Outer Island Highlights
Addison Emery Verrill, 1st Prof. of Zoology at Yale, built the first house in 1889; he was Curator of Yale’s Peabody Museum at 25 and often brought students out to the island for workshops.
Leonard & Grace Weil purchased it in 1927. After the stock market crash in 1929 they lived in the boathouse (now the marine lab) to save on expenses. They made the island self-sustaining by raising animals (goats, ducks, rabbits, chickens, dogs, burro) & vegetables; Grace became one of the area’s first lobsterwomen. They had four children who loved playing on the island; son Danky died in a tragic boat fire.
Basil Rauch & Elizabeth Hird were the last owners. He was Professor of History at Columbia University and she was an architect and founding member of the Killingworth Land Trust. They often entertained guests with musicians on a stage they had built.
Outer Island was donated to the US Fish And Wildlife Service by Elizabeth Hird. She continued to live on the island until her death in 2002.
Refuge initiates a meeting to form a Friends group; FOI formally meets in January, 2002.
Observation deck and walkway built
Cottage renovated and adjacent deck built
Educational Pavilion built
New tool shed built
New floating dock installed
Stony Creek and Outer Island Geology:
The “African Connection"
prepared by Prof. L.P. Gromet, Brown University,
especially for Friends of Outer Island,
Thanks to Rusty Norton, FOI
At the end of the Paleozoic Era,
some 275 million years ago, the Stony Creek
area sat in the middle of a collision zone
between the North American, African, and
European continents. That is to say that the
modern Atlantic Ocean did not yet exist, and
all the continents were gathered together to
form a single landmass, known as Pangea (a
contraction meaning "all lands").
The Stony Creek area is particularly interesting in that is located at the juncture between what previously were North American and West African rocks. The rocks in the Stony Creek area are mostly of two general types of granite: an older granite of Precambrian age, about 625 million years old, and younger granite about 275 million years old. The same kind of rocks extend to the east, into Rhode Island and eastern Massachusetts, and extend, discontinuously, northward up through maritime Canada.

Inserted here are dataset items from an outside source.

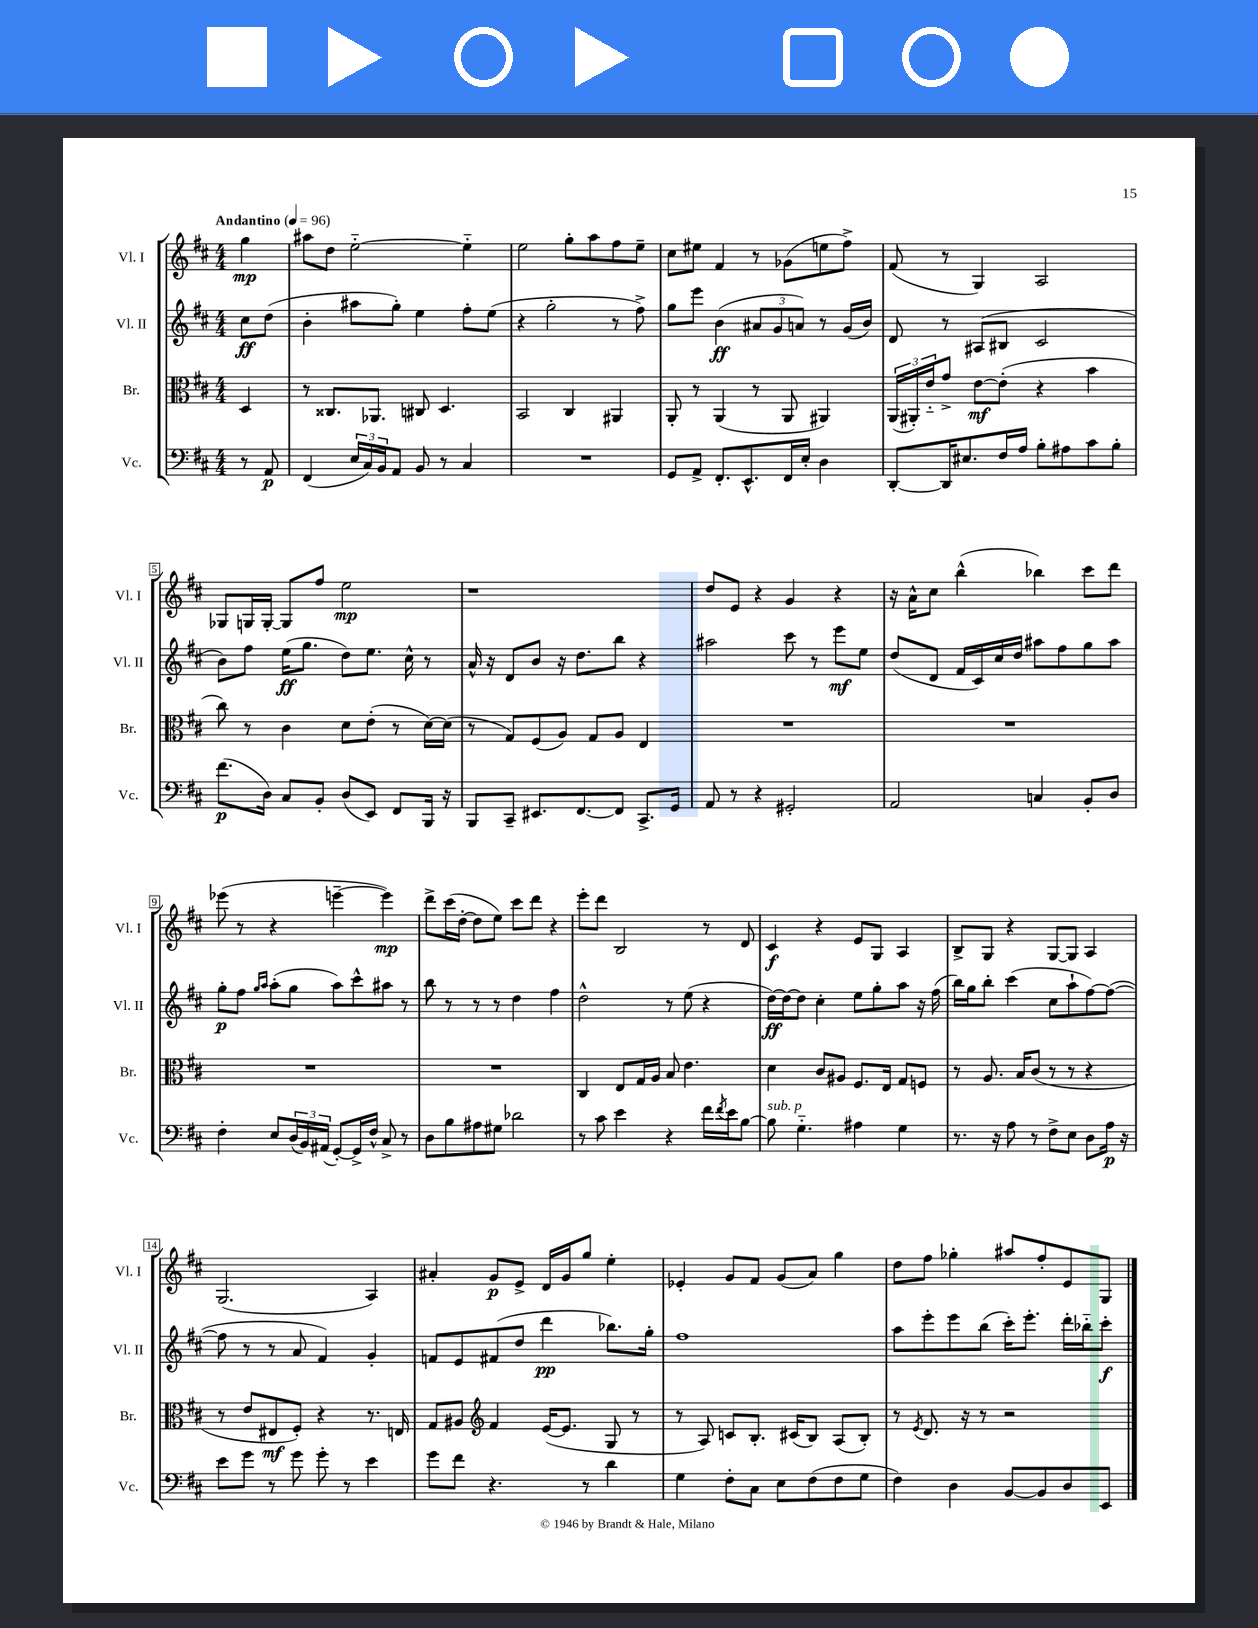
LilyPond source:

<<
\new StaffGroup <<
\new Staff = "s0" \with { instrumentName = "Vl. I" shortInstrumentName = "Vl. I" } {
    \clef treble \key d \major \numericTimeSignature \time 4/4 \partial 4 \tempo "Andantino" 4 = 96
    g''4\mp |
    ais''8 d''8 e''2~-_ e''4-_ |
    e''2 g''8-. a''8 fis''8 e''8-- |
    cis''8 eis''8 fis'4 r8 ges'8( e''8 fis''8->) |
    fis'8( r8 g4) a2 |
    ges8 g16 g16~-. g8 fis''8 e''2\mp |
    r1 |
    d''8 e'8 r4 g'4 r4 |
    r16 a'16-^ cis''8 b''4-^( bes''4) cis'''8 d'''8 |
    ees'''8( r8 r4 e'''4~-- e'''4\mp) |
    d'''8-> cis'''16( d''16~-. d''8 e''8) cis'''8 d'''8 r4 |
    e'''8-. d'''8 b2 r8 d'8 |
    cis'4\f r4 e'8 g8 a4 |
    b8-> g8 r4 g8~ g8 a4 |
    g2.( a4) |
    ais'4-. g'8\p e'8-> d'16 g'16 g''8 e''4-. |
    ees'4-. g'8 fis'8 g'8( a'8) g''4 |
    d''8 fis''8 ges''4-. ais''8 fis''8-. e'8 g8 \bar "|." |
}
\new Staff = "s1" \with { instrumentName = "Vl. II" shortInstrumentName = "Vl. II" } {
    \clef treble \key d \major \numericTimeSignature \time 4/4 \partial 4
    cis''8\ff d''8( |
    b'4-. ais''8 g''8-.) e''4 fis''8-. e''8( |
    r4 g''2-. r8 fis''8->) |
    g''8 e'''8 b'4\ff( \tuplet 3/2 { ais'8 g'8 a'8) } r8 g'16( b'16) |
    d'8 r8 ais8( bis8 cis'2 |
    b'8) fis''8 e''16\ff( g''8. d''8) e''8. cis''16-^ r8 |
    a'16-^ r16 d'8 b'8 r16 d''8. b''8 r4 |
    ais''2 cis'''8 r8 e'''8\mf e''8 |
    d''8( d'8 fis'16 cis'16) cis''16 d''16 ais''8 fis''8 g''8 ais''8 |
    g''8-.\p fis''8 \grace { g''16 a''16 } a''8-.( g''8 a''8) cis'''8-^ ais''8 r8 |
    b''8 r8 r8 r8 d''4 fis''4 |
    d''2-^ r8 e''8( r4 |
    d''16~\ff) d''16~ d''8 cis''4-. e''8 g''8-. a''8 r16 fis''16( |
    b''16) g''16 b''8-. cis'''4( cis''8 a''8-! fis''8~) fis''8~( |
    fis''8 r8 r8 a'8 fis'4) g'4-. |
    f'8 e'8 fis'8( d''8 d'''4\pp bes''8.) g''16-. |
    fis''1 |
    a''8 e'''8-. e'''8 b''8( cis'''16-.) e'''8.-. d'''16-. bes''16-_ cis'''8-.\f \bar "|." |
}
\new Staff = "s2" \with { instrumentName = "Br." shortInstrumentName = "Br." } {
    \clef alto \key d \major \numericTimeSignature \time 4/4 \partial 4
    d4 |
    r8 cisis8. aes,8. cis8 d4. |
    b,2 cis4 ais,4 |
    a,8-. r8 a,4( r8 a,8 ais,4) |
    \tuplet 3/2 { a,16( ais,16-.) e'16-_ } g'8-> e'8~\mf e'8-.( r4 b'4 |
    cis''8) r8 cis'4 d'8 e'8-.( r8 d'16~) d'16( |
    r8 g8) fis8( a8) g8 a8 e4 |
    R1 |
    R1 |
    R1 |
    R1 |
    cis4 e8 g16 a16 b8 e'4. |
    d'4 cis'8 ais8 fis8. e16 g8 f8 |
    r8 a8. b16 cis'8( r8 r8 r4 |
    r8 e'8 eis8\mf fis8-.) r4 r8. e16 |
    g8 ais8 \clef treble fis'4 e'16~( e'8. g8 r8 |
    r8 a8) c'8 b8.-. cis'16( b8) a8( b8-.) |
    r8 \acciaccatura { e'8 } d'8. r16 r8 r2 \bar "|." |
}
\new Staff = "s3" \with { instrumentName = "Vc." shortInstrumentName = "Vc." } {
    \clef bass \key d \major \numericTimeSignature \time 4/4 \partial 4
    r8 a,8\p |
    fis,4( \tuplet 3/2 { e16 cis16) b,16 } a,8 b,8 r8 cis4 |
    R1 |
    g,8 a,8-> fis,8.-. e,8.-^ fis,16 e16-. d4 |
    d,8~-. d,16 eis8. fis16 a16 b8-. ais8 cis'8 b8-. |
    fis'8.\p( d16) cis8 b,8-. d8( e,8) fis,8 b,,16 r16 |
    b,,8 cis,8-- eis,8. fis,8.~ fis,8 cis,8.-> g,16 |
    a,8 r8 r4 gis,2-. |
    a,2 c4 b,8-. d8 |
    fis4-. e8 \tuplet 3/2 { d16( b,16) ais,16( } g,8~-.) g,16-> fis16-^ cis8-> r8 |
    d8 b8 ais8 gis8 des'2 |
    r8 cis'8 e'4 r4 fis'16 \acciaccatura { fis'8 } e'16 b8~ |
    b8^\markup { \italic "sub. p" } g4.-_ ais4 g4 |
    r8. r16 a8 r8 fis8-> e8 d8 a16\p r16 |
    e'8 g'8 r8 g'8 g'8-. r8 e'4 |
    g'8 fis'8 r4. r8 d'4 |
    g4 fis8-. cis8 e8 fis8( fis8 g8 |
    fis4) d4 b,8~ b,8 d8 e,8 \bar "|." |
}
>>
>>
\layout { \context { \Score \override BarNumber.stencil = #(make-stencil-boxer 0.1 0.3 ly:text-interface::print) } }
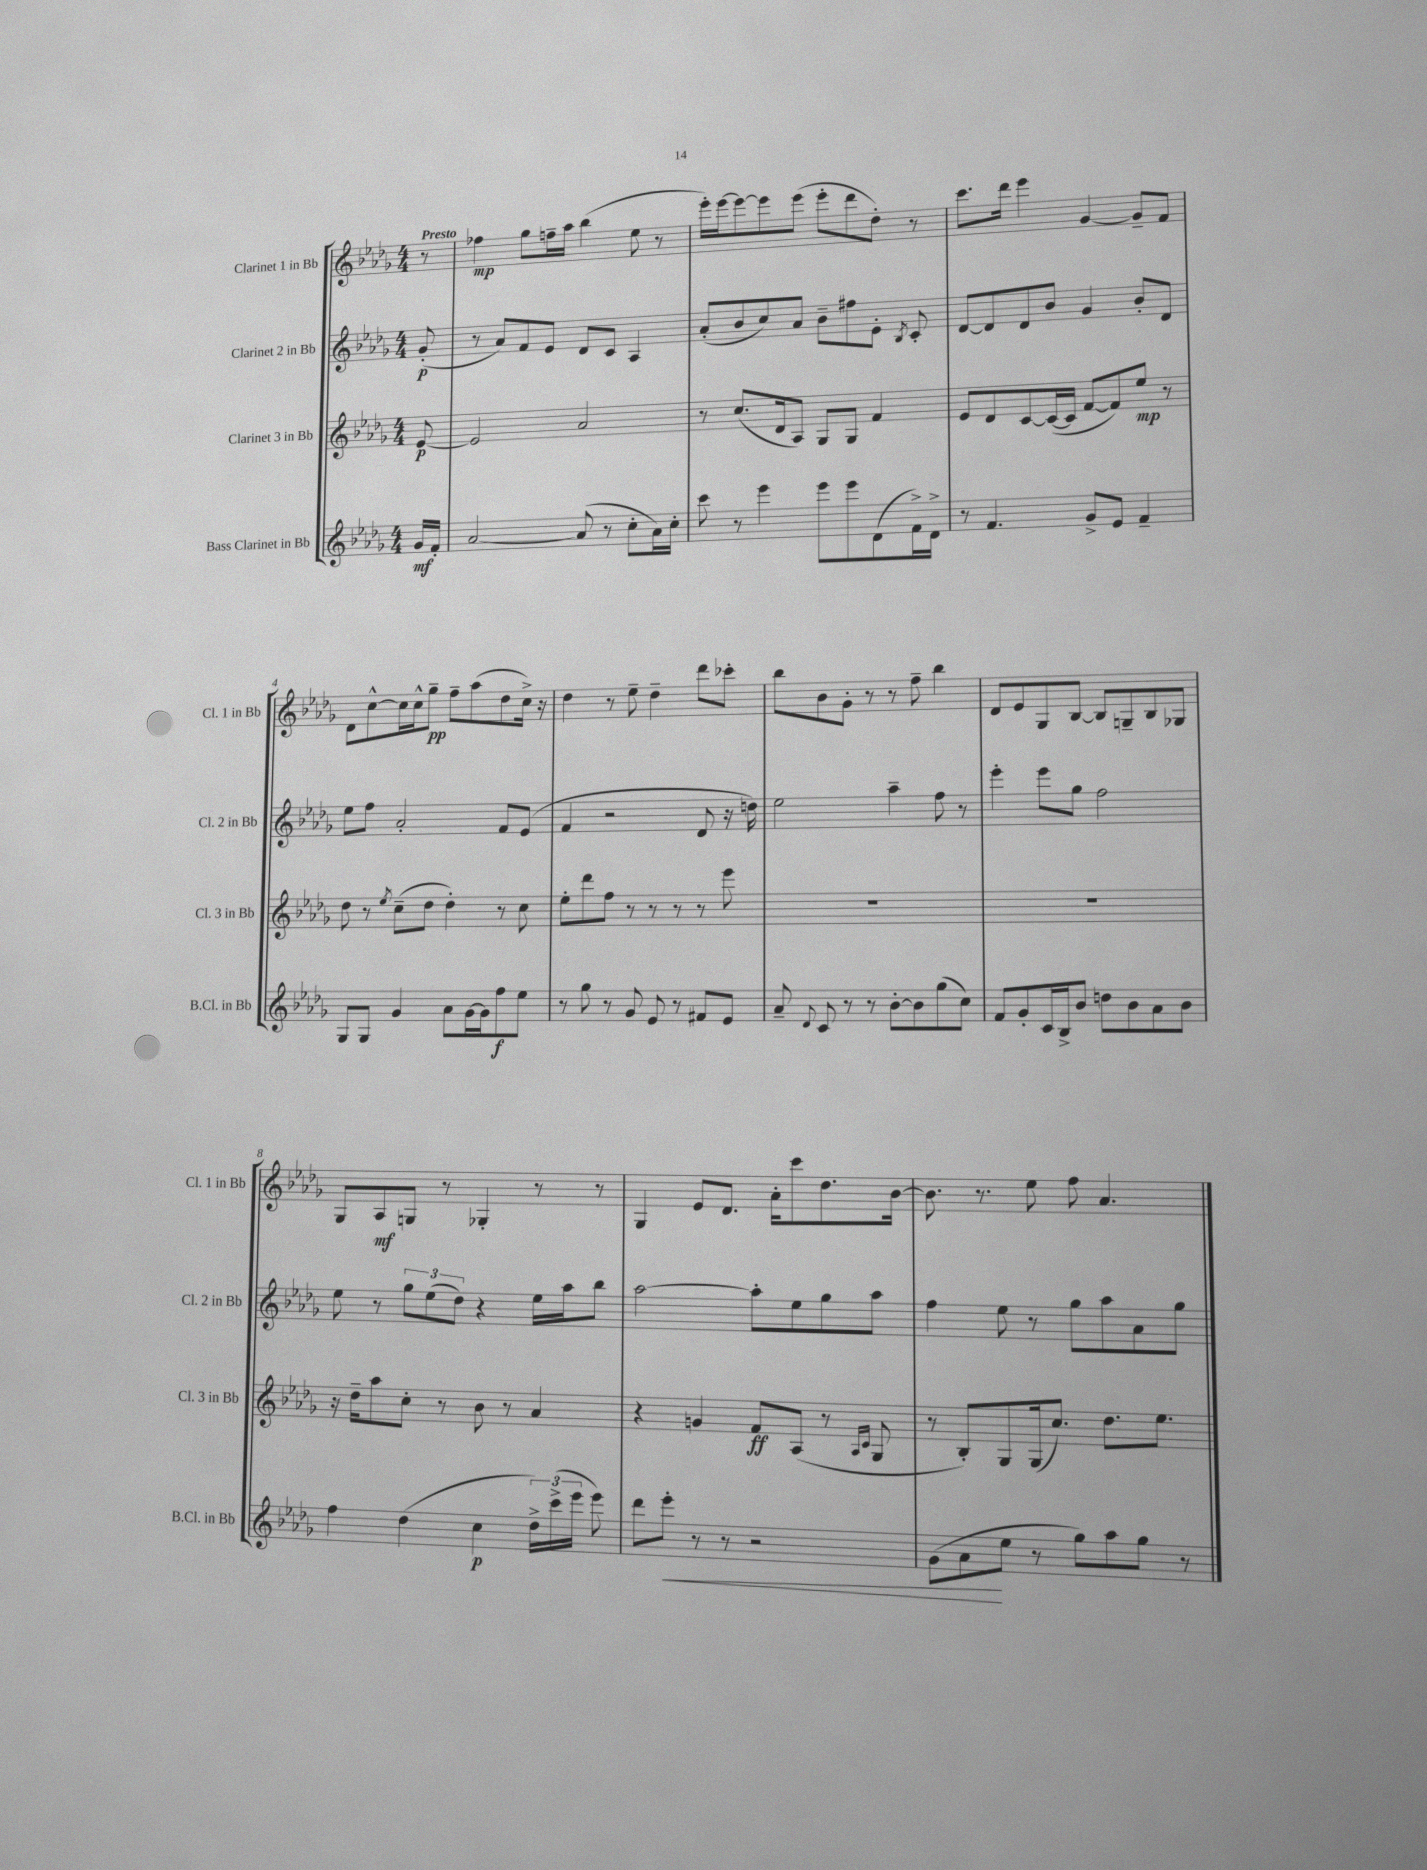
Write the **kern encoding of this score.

**kern	**kern	**kern	**kern
*staff4	*staff3	*staff2	*staff1
*clefG2	*clefG2	*clefG2	*clefG2
*k[b-e-a-d-g-]	*k[b-e-a-d-g-]	*k[b-e-a-d-g-]	*k[b-e-a-d-g-]
*M4/4	*M4/4	*M4/4	*M4/4
16g-	[8e-	(8g-'	8r
16f'	.	.	.
=	=	=	=
[2a-	2e-]	8r	4ff-
.	.	8a-)	.
.	.	8f	8gg-
.	.	8e-	16ff~
.	.	.	16aa-
(8a-]	2a-	8d-	(4bb-
8r	.	8c	.
8cc'	.	4A-	8ee-
16a-)	.	.	8r
16cc'	.	.	.
=	=	=	=
8ccc	8r	(8a-'	16eee-')
.	.	.	[16eee-
8r	(8.cc	8b-	8eee-_
4eee-	.	8cc)	8eee-]
.	16d-	.	.
.	8A-)	8a-	(8eee-
8eee-	8G-	8b-~	8eee-'
8eee-	8G-	8ff#	8ddd-
(8d-	4f	8e-'	8dd-')
.	.	8qB-	.
16f^)	.	8c'	8r
16d-^	.	.	.
=	=	=	=
8r	8e-	[8d-	8.ccc
4.f	8d-	8d-]	.
.	.	.	16ddd-
.	[8c	8d-	4eee-
.	(16c_	8b-	.
.	16c]	.	.
8g-^	[8f	4g-	[4g-
8e-	8f])	.	.
4f~	8ee-	8b-'	8g-~]
.	8r	8d-	8f
=	=	=	=
8G-	8dd-	8ee-	8d-
8G-	8r	8ff	[8cc^^
.	8qee-	.	.
4g-	(8cc~	2a-'	16cc]
.	.	.	16cc^^
.	8dd-	.	8gg-~
8a-	4dd-')	.	8ff~
[16g-	.	.	(8aa-
16g-]	.	.	.
8ff	8r	8f	8dd-
8ee-	8cc	(8e-	16cc^)
.	.	.	16r
=	=	=	=
8r	8ee-'	4f	4dd-
8gg-	8ddd-	.	.
8r	8ff	2r	8r
8g-	8r	.	8ee-~
8e-	8r	.	4dd-~
8r	8r	.	.
8f#	8r	8d-	8ddd-
8e-	8eee-	16r	8ccc-'
.	.	16dd)	.
=	=	=	=
8a-~	1r	2ee-	8bb-
8qqd-	.	.	.
8c	.	.	8b-
8r	.	.	8g-'
8r	.	.	8r
[8b-'	.	4aa-~	8r
8b-]	.	.	8ff~
(8gg-	.	8ff	4bb-
8cc)	.	8r	.
=	=	=	=
8f	1r	4eee-'	8d-
8g-'	.	.	8e-
16c	.	8eee-	8G-
16B-^	.	.	.
8b-	.	8gg-	[8B-
8dd	.	2ff	8B-]
8b-	.	.	8G~
8a-	.	.	8B-
8b-	.	.	8G-
=	=	=	=
4ff	16r	8ee-	8G-
.	16dd-~	.	.
.	8aa-	8r	8A-
(4dd-	8cc'	12gg-	8G
.	.	(12ee-	.
.	8r	.	8r
.	.	12dd-)	.
4cc	8b-	4r	4G-'
.	8r	.	.
24dd-^)	4a-	16ee-	8r
(24ccc^	.	.	.
.	.	16aa-	.
24eee-	.	.	.
8eee-)	.	8bb-	8r
=	=	=	=
8ddd-	4r	[2aa-	4G-
8eee-'	.	.	.
8r	4g	.	8e-
8r	.	.	8.d-
2r	8f	8aa-']	.
.	.	.	16a-'
.	(8A-	8ee-	8ccc
.	8r	8gg-	8.dd-
.	16qqA-	.	.
.	16qqc	.	.
.	8G-	8aa-	.
.	.	.	[16b-
=	=	=	=
(8g-	8r	4ff	8.b-]
8a-	8B-')	.	.
.	.	.	8.r
8ee-	8G-	8ee-	.
8r	(16G-	8r	8ee-
.	8.cc)	.	.
8gg-)	.	8gg-	8ff
8aa-	8.dd-	8aa-	4.a-
8gg-	.	8a-	.
.	8.ee-	.	.
8r	.	8gg-	.
==	==	==	==
*-	*-	*-	*-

These rocks are often referred to as "Avalonia", after the Avalon Peninsula in eastern Newfoundland, where these types
of rocks were first recognized as being very distinct from the rest of North America. Very similar rocks are found in
West Africa, particularly in the mountains of Morocco. This observation supports the idea that, collectively, these
Avalonian rocks originally formed as part of the African continent.
In contrast, rocks to the west, from New Haven and beyond, include different and much older rocks, 1 billion years old and older. These rocks are common to vast regions to the west, including western New England, New York State, and
beyond into the interior. These rocks represent the original (pre-275-million-year-old) North American continent. When the continents split apart in the Mesozoic Era, the new breaks didn't form precisely where the original sutures were. Hence, tracts of land that had originally formed as part of Africa were left attached to North America. It may be that
some of the granite that formed at 275 million years ago helped to strengthen the suture region, so that as the
continents pulled apart, these pieces were left adhered to North America.